◆ Task objective
The entries that follow need to be printed exactly as they are, minus any pictures.

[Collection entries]
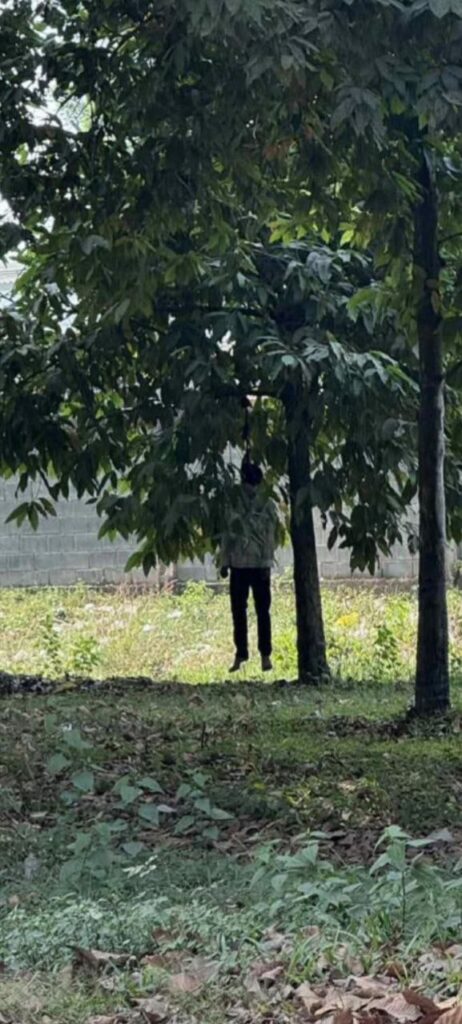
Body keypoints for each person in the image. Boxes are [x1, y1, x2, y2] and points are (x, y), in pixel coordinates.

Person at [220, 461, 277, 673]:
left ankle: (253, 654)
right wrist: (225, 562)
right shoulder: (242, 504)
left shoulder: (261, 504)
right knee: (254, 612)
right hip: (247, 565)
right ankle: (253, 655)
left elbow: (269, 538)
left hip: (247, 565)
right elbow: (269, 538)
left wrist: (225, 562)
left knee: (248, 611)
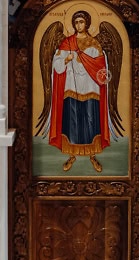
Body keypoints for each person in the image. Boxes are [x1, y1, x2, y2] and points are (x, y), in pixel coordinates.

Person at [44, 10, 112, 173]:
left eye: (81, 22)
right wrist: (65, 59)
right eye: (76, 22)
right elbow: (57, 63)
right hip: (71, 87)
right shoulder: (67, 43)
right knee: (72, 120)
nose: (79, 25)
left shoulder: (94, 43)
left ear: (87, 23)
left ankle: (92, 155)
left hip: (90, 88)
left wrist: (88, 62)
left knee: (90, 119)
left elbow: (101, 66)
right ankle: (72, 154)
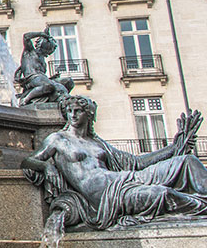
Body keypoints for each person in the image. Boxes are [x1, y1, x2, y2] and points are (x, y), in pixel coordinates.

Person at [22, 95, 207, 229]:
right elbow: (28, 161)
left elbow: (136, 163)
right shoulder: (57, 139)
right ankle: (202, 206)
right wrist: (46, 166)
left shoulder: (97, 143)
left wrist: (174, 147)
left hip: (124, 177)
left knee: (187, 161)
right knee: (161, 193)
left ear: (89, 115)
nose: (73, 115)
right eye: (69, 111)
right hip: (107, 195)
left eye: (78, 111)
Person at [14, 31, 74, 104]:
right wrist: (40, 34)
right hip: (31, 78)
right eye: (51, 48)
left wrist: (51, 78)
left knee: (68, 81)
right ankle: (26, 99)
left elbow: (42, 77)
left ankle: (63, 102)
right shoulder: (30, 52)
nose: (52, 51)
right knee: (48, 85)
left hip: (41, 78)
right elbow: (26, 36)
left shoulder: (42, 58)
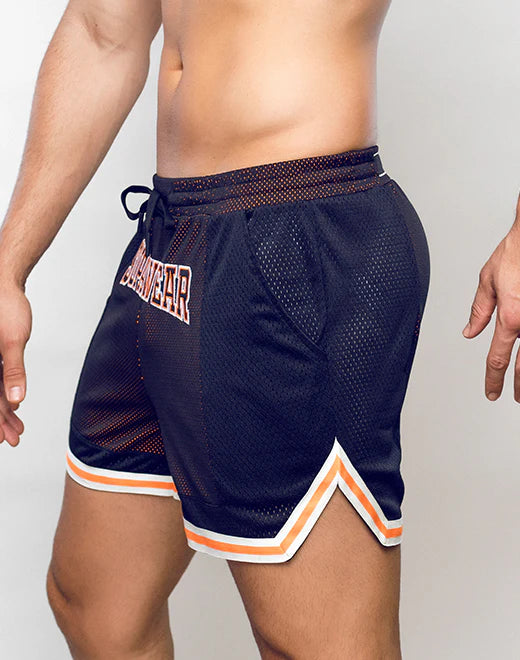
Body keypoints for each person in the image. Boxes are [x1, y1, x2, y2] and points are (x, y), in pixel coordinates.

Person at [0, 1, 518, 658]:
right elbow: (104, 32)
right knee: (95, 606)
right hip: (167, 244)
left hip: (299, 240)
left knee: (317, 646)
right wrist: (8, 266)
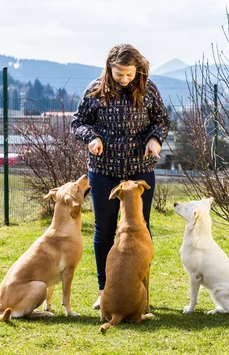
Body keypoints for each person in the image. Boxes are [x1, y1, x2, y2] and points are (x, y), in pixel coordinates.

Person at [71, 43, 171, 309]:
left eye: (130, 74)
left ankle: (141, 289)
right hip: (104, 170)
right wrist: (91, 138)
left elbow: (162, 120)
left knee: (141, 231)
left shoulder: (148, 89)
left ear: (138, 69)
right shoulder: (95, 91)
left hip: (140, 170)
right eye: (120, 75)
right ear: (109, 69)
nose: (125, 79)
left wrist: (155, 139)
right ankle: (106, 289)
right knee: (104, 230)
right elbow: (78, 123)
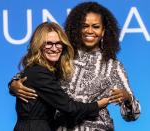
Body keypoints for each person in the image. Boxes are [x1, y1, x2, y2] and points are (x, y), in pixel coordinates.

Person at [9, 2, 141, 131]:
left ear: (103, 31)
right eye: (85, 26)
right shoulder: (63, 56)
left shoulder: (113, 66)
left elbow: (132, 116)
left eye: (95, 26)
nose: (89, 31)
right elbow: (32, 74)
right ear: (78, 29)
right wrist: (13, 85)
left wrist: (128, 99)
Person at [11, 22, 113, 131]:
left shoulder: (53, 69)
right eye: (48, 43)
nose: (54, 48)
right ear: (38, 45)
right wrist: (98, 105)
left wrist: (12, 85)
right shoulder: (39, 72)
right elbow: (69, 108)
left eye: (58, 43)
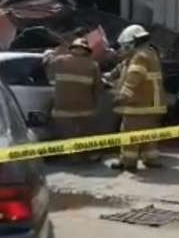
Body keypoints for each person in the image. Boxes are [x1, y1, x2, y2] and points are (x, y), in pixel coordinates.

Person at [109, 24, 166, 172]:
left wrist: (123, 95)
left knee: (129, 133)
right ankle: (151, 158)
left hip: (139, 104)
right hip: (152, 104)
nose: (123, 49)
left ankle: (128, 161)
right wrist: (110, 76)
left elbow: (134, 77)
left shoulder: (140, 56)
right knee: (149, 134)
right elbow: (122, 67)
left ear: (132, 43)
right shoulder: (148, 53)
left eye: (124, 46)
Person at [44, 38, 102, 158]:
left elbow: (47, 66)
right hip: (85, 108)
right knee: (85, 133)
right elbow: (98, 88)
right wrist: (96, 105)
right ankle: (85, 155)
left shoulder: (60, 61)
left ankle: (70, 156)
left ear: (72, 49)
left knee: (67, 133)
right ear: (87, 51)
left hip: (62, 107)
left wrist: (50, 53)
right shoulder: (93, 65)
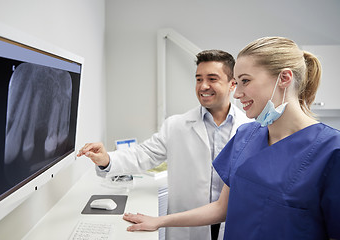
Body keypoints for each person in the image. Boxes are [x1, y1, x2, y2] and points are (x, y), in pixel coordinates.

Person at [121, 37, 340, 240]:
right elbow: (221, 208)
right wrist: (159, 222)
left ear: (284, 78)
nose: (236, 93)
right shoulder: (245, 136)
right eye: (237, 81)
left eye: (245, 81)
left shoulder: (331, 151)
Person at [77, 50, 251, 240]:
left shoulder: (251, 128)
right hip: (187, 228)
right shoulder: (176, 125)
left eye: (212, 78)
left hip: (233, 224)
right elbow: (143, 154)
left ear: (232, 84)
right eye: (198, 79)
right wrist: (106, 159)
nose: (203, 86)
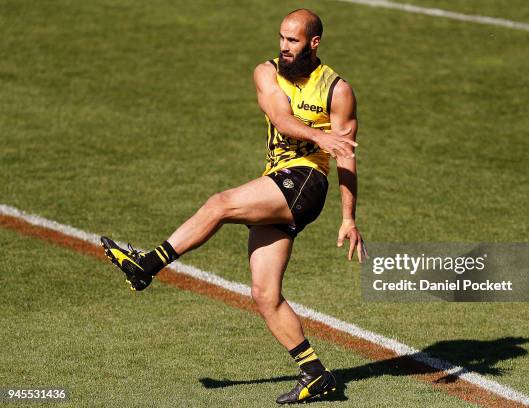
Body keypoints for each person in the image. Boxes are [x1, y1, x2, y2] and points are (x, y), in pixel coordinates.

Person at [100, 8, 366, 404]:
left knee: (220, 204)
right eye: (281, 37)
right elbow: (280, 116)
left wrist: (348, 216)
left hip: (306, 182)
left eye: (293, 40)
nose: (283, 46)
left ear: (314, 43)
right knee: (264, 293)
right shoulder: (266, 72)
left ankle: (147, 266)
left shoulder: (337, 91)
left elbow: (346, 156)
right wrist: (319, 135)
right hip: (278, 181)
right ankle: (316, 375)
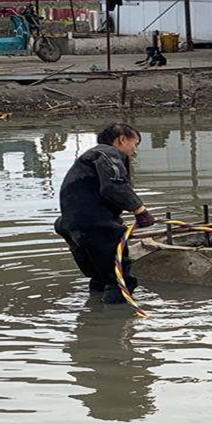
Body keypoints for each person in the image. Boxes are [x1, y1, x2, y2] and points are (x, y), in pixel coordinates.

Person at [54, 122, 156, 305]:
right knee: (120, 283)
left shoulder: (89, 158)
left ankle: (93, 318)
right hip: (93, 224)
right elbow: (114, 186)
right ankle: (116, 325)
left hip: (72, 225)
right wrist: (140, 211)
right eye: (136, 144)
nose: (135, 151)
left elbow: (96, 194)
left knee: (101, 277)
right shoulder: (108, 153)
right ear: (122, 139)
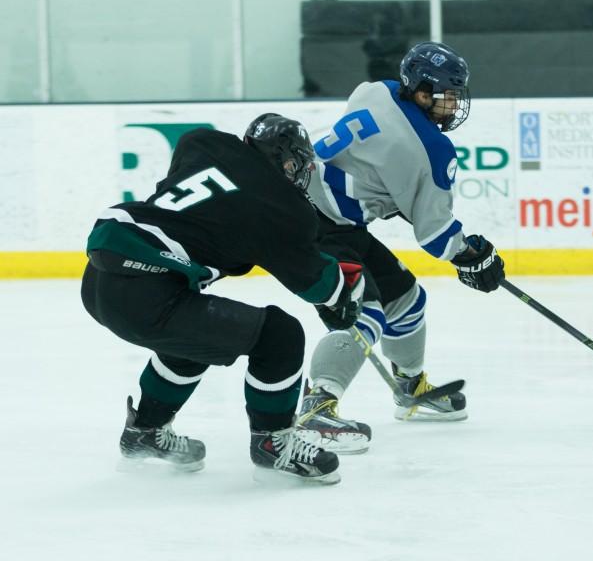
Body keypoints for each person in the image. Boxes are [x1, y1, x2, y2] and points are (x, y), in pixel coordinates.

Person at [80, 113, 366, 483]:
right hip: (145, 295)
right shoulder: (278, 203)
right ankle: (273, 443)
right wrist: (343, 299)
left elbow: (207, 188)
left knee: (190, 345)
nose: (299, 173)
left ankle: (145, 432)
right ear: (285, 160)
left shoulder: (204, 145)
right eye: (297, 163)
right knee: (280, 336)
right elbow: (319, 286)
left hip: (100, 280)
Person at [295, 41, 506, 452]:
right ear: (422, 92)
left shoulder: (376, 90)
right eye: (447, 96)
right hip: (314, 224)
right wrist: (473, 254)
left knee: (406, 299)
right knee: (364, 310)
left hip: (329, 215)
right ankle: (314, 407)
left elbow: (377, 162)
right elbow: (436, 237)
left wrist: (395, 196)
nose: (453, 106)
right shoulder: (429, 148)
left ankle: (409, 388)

◆ Answer section
Body keypoints for each person in the image. Boxes are [x1, y1, x2, y2] and points are (x, y), in pixel coordinates.

Person at [220, 461, 277, 673]:
left ankle: (253, 654)
right wrist: (225, 562)
right shoulder: (242, 504)
left shoulder: (261, 504)
right knee: (254, 612)
right hip: (247, 565)
right ankle: (253, 655)
left elbow: (269, 538)
left hip: (247, 565)
right elbow: (269, 538)
left wrist: (225, 562)
left knee: (248, 611)
Body keypoints for each person in the image. Boxes are [x1, y1, x2, y2] and points are (x, y), in pixel coordinates.

Person at [44, 10, 112, 173]:
left eye: (81, 22)
right wrist: (65, 59)
right eye: (76, 22)
right elbow: (57, 63)
right hip: (71, 87)
right shoulder: (67, 43)
right knee: (72, 120)
nose: (79, 25)
left shoulder: (94, 43)
left ear: (87, 23)
left ankle: (92, 155)
left hip: (90, 88)
left wrist: (88, 62)
left knee: (90, 119)
left elbow: (101, 66)
right ankle: (72, 154)
Body keypoints for each person in the image. Boxes are [x1, y1, x2, y2] and points are (x, y), in pixel coordinates.

Person at [22, 95, 207, 229]:
right elbow: (28, 161)
left elbow: (136, 163)
right shoulder: (57, 139)
right ankle: (202, 206)
right wrist: (46, 166)
left shoulder: (97, 143)
left wrist: (174, 147)
left hip: (124, 177)
left knee: (187, 161)
right knee: (161, 193)
left ear: (89, 115)
nose: (73, 115)
right eye: (69, 111)
right hip: (107, 195)
left eye: (78, 111)
Person at [14, 31, 74, 104]:
right wrist: (40, 34)
right hip: (31, 78)
right eye: (51, 48)
left wrist: (51, 78)
left knee: (68, 81)
right ankle: (26, 99)
left elbow: (42, 77)
left ankle: (63, 102)
right shoulder: (30, 52)
nose: (52, 51)
right knee: (48, 85)
left hip: (41, 78)
right elbow: (26, 36)
left shoulder: (42, 58)
Body keypoints for each person in the image. Boxes are [x1, y1, x2, y2] and points are (x, y), in pixel coordinates.

Person at [0, 1, 518, 658]:
right elbow: (104, 32)
right knee: (95, 606)
right hip: (167, 244)
left hip: (299, 240)
left knee: (317, 646)
right wrist: (8, 266)
Body keypoints for each person in the image. Boxes are [x1, y1, x2, y2] and points are (x, y), in pixel coordinates.

Person at [71, 43, 171, 309]:
left eye: (130, 74)
left ankle: (141, 289)
right hip: (104, 170)
right wrist: (91, 138)
left elbow: (162, 120)
left knee: (141, 231)
left shoulder: (148, 89)
left ear: (138, 69)
right shoulder: (95, 91)
left hip: (140, 170)
right eye: (120, 75)
right ear: (109, 69)
nose: (125, 79)
left wrist: (155, 139)
right ankle: (106, 289)
right knee: (104, 230)
right elbow: (78, 123)
Body keypoints for each person in the image. Boxes are [x1, y1, x2, y2] and points are (x, y), in pixel coordinates.

Person at [9, 2, 141, 131]:
left ear: (103, 31)
right eye: (85, 26)
right shoulder: (63, 56)
left shoulder: (113, 66)
left elbow: (132, 116)
left eye: (95, 26)
nose: (89, 31)
right elbow: (32, 74)
right ear: (78, 29)
right wrist: (13, 85)
left wrist: (128, 99)
Person at [11, 22, 113, 131]:
left shoulder: (53, 69)
right eye: (48, 43)
nose: (54, 48)
right ear: (38, 45)
right wrist: (98, 105)
left wrist: (12, 85)
right shoulder: (39, 72)
right elbow: (69, 108)
left eye: (58, 43)
Body keypoints for each person in the image. Boxes are [x1, y1, x2, y2] and points are (x, y), in pixel coordinates.

Person at [109, 24, 166, 172]:
left wrist: (123, 95)
left knee: (129, 133)
right ankle: (151, 158)
left hip: (139, 104)
right hip: (152, 104)
nose: (123, 49)
left ankle: (128, 161)
right wrist: (110, 76)
left elbow: (134, 77)
left shoulder: (140, 56)
right knee: (149, 134)
right elbow: (122, 67)
left ear: (132, 43)
right shoulder: (148, 53)
left eye: (124, 46)
Person at [44, 38, 102, 158]:
left elbow: (47, 66)
right hip: (85, 108)
right knee: (85, 133)
right elbow: (98, 88)
right wrist: (96, 105)
right ankle: (85, 155)
left shoulder: (60, 61)
left ankle: (70, 156)
left ear: (72, 49)
left knee: (67, 133)
right ear: (87, 51)
left hip: (62, 107)
left wrist: (50, 53)
right shoulder: (93, 65)
Body keypoints for each person in the image. Boxes are [x1, y1, x2, y2] and points are (x, y), in pixel coordinates.

Person at [121, 37, 340, 240]:
right elbow: (221, 208)
right wrist: (159, 222)
left ear: (284, 78)
nose: (236, 93)
right shoulder: (245, 136)
right eye: (237, 81)
left eye: (245, 81)
left shoulder: (331, 151)
Person at [77, 50, 251, 240]:
left shoulder: (251, 128)
right hip: (187, 228)
right shoulder: (176, 125)
left eye: (212, 78)
left hip: (233, 224)
right elbow: (143, 154)
left ear: (232, 84)
right eye: (198, 79)
right wrist: (106, 159)
nose: (203, 86)
Body keypoints for each person in the image. Boxes are [x1, y1, x2, y2] and points are (x, y), in pixel coordinates.

Person at [100, 8, 366, 404]:
left knee: (220, 204)
right eye: (281, 37)
right elbow: (280, 116)
left wrist: (348, 216)
left hip: (306, 182)
left eye: (293, 40)
nose: (283, 46)
left ear: (314, 43)
right knee: (264, 293)
right shoulder: (266, 72)
left ankle: (147, 266)
left shoulder: (337, 91)
left elbow: (346, 156)
right wrist: (319, 135)
right hip: (278, 181)
right ankle: (316, 375)
Body keypoints for each person in the image. Boxes are [x1, y1, x2, y2] and points are (x, y), in pixel coordinates.

Person at [54, 122, 156, 305]:
right knee: (120, 283)
left shoulder: (89, 158)
left ankle: (93, 318)
right hip: (93, 224)
right elbow: (114, 186)
right ankle: (116, 325)
left hip: (72, 225)
right wrist: (140, 211)
right eye: (136, 144)
nose: (135, 151)
left elbow: (96, 194)
left knee: (101, 277)
right shoulder: (108, 153)
right ear: (122, 139)
Body keypoints for each person in the image. Boxes are [x1, y1, x2, y2] and points are (x, y), in pixel coordinates.

Person at [80, 113, 366, 483]:
right hip: (145, 295)
right shoulder: (278, 203)
right ankle: (273, 443)
right wrist: (343, 299)
left elbow: (207, 188)
left knee: (190, 345)
nose: (299, 173)
left ankle: (145, 432)
right ear: (285, 160)
left shoulder: (204, 145)
right eye: (297, 163)
right knee: (280, 336)
right elbow: (319, 286)
left hip: (100, 280)
Person at [295, 41, 506, 452]:
right ear: (422, 92)
left shoulder: (376, 90)
right eye: (447, 96)
right hip: (314, 224)
right wrist: (473, 254)
left knee: (406, 299)
right knee: (364, 310)
left hip: (329, 215)
right ankle: (314, 407)
left elbow: (377, 162)
right elbow: (436, 237)
left wrist: (395, 196)
nose: (453, 106)
right shoulder: (429, 148)
left ankle: (409, 388)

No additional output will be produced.